The pH is calculated by \(\textrm{pH}=7-\log _{10}x\) with x given by Eq. (34). The partial derivatives

$$\begin{aligned} \delta \textrm{pH}_1&=\left( \frac{\partial \textrm{pH}}{\partial \textrm{p}K_1}\right) _{C_\textrm{a},\textrm{p}K_2},\end{aligned}$$

(77)

$$\begin{aligned} \delta \textrm{pH}_2&=\left( \frac{\partial \textrm{pH}}{\partial \textrm{p}K_2}\right) _{C_\textrm{a},\textrm{p}K_1}, \end{aligned}$$

(78)

measure how much the pH depends on p\(K_1\) or p\(K_2\), respectively.

Figure 4 displays contours of constant \(\delta \textrm{pH}_2\) as function of p\(K_1\) and p\(K_2\) for different acid concentrations, \(C_\textrm{a}\): (a) \(0.1\,\textrm{M}\); (b) \(0.01\,\textrm{M}\); (c) \(10^{-3}\,\textrm{M}\); (d) \(10^{-6}\,\textrm{M}\). Only the acids that fulfill the condition \(\textrm{p}K_2\ge \textrm{p}K_1+\log _{10}4\) are shown. This Figure also shows contours of constant pH as red curves with their respective call-outs indicating the value of the pH. In all the panels, the contours of the derivative \(\delta \textrm{pH}_2\) are shown with contour shading from blue to yellow; the dark blue has \(0.01<\delta \textrm{pH}_2<0.02\), the grey has \(0.02<\delta \textrm{pH}_2<0.06\), the dark orange \(0.06<\delta \textrm{pH}_2<0.1\), the orange \(0.1<\delta \textrm{pH}_2<0.14\), the light orange \(0.14<\delta \textrm{pH}_2<0.15\), the dark yellow \(0.14<\delta \textrm{pH}_2<0.15\), and the yellow \(0.16<\delta \textrm{pH}_2\). The open circle markers in all the panels of Fig. 4 are the values of \(\left( \textrm{p}K_1, \textrm{p}K_2\right) \) for different diprotic weak acids [10]. The maximum value of \(\delta \textrm{pH}_2\) is obtained by evaluating \(\delta \textrm{pH}_2\) along the line \({\textrm{p}K_2=\textrm{p}K_1+\log _{10}4}\). By doing this a function \(\delta \textrm{p}K_2(\textrm{p}K_1,C_\textrm{a})\) is obtained. The use of the function \(\textsf{NMaximize}\) of Wolfram Mathematica gives that \({\max {\left( \delta \textrm{p}K_2(\textrm{p}K_1,C_\textrm{a})\right) }\approx 0.17153}\) regardless the values of p\(K_1\) and \(C_\textrm{a}\).
---
YOUR TASKS >>
• A. Copy from the pH derivative passage the part starting with "The pH is calculated" and going on through "or p\(K_2\), respectively.", word for word.
• B. Render the lines of the records as a numbered list, starting with their first line and going on through the line with "doet: doet -> sous", that line included. Leave out blank lines and list nothing beyond that range.

DATA ENTRIES >>
---
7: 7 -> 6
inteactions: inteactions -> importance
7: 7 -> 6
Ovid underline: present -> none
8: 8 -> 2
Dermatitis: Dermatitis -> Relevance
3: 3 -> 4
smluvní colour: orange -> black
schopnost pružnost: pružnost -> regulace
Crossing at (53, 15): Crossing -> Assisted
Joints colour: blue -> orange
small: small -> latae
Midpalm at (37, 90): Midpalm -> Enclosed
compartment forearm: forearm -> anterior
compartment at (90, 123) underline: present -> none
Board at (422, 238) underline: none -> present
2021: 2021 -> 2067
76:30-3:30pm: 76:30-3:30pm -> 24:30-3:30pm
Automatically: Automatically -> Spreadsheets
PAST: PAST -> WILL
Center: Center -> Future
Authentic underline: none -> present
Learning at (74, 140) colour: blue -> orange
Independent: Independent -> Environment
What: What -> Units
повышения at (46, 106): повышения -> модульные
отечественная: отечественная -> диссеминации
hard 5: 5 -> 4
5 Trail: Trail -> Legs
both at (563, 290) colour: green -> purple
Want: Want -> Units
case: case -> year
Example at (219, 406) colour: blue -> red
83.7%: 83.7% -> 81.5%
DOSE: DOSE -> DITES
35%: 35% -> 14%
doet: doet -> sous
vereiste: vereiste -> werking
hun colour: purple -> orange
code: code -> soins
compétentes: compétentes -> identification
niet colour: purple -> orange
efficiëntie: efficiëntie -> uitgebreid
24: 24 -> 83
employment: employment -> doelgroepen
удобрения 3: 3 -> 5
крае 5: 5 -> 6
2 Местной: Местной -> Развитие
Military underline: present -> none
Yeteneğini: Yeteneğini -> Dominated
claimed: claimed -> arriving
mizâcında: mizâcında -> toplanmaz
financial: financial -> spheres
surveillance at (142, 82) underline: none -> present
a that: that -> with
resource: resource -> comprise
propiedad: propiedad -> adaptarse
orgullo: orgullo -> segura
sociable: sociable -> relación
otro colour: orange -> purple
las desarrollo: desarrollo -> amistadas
---
WORKED SOLUTIONS >>
• A.
The pH is calculated by \(\textrm{pH}=7-\log _{10}x\) with x given by Eq. (34). The partial derivatives

$$\begin{aligned} \delta \textrm{pH}_1&=\left( \frac{\partial \textrm{pH}}{\partial \textrm{p}K_1}\right) _{C_\textrm{a},\textrm{p}K_2},\end{aligned}$$

(77)

$$\begin{aligned} \delta \textrm{pH}_2&=\left( \frac{\partial \textrm{pH}}{\partial \textrm{p}K_2}\right) _{C_\textrm{a},\textrm{p}K_1}, \end{aligned}$$

(78)

measure how much the pH depends on p\(K_1\) or p\(K_2\), respectively.

• B.
1. 7: 7 -> 6
2. inteactions: inteactions -> importance
3. 7: 7 -> 6
4. Ovid underline: present -> none
5. 8: 8 -> 2
6. Dermatitis: Dermatitis -> Relevance
7. 3: 3 -> 4
8. smluvní colour: orange -> black
9. schopnost pružnost: pružnost -> regulace
10. Crossing at (53, 15): Crossing -> Assisted
11. Joints colour: blue -> orange
12. small: small -> latae
13. Midpalm at (37, 90): Midpalm -> Enclosed
14. compartment forearm: forearm -> anterior
15. compartment at (90, 123) underline: present -> none
16. Board at (422, 238) underline: none -> present
17. 2021: 2021 -> 2067
18. 76:30-3:30pm: 76:30-3:30pm -> 24:30-3:30pm
19. Automatically: Automatically -> Spreadsheets
20. PAST: PAST -> WILL
21. Center: Center -> Future
22. Authentic underline: none -> present
23. Learning at (74, 140) colour: blue -> orange
24. Independent: Independent -> Environment
25. What: What -> Units
26. повышения at (46, 106): повышения -> модульные
27. отечественная: отечественная -> диссеминации
28. hard 5: 5 -> 4
29. 5 Trail: Trail -> Legs
30. both at (563, 290) colour: green -> purple
31. Want: Want -> Units
32. case: case -> year
33. Example at (219, 406) colour: blue -> red
34. 83.7%: 83.7% -> 81.5%
35. DOSE: DOSE -> DITES
36. 35%: 35% -> 14%
37. doet: doet -> sous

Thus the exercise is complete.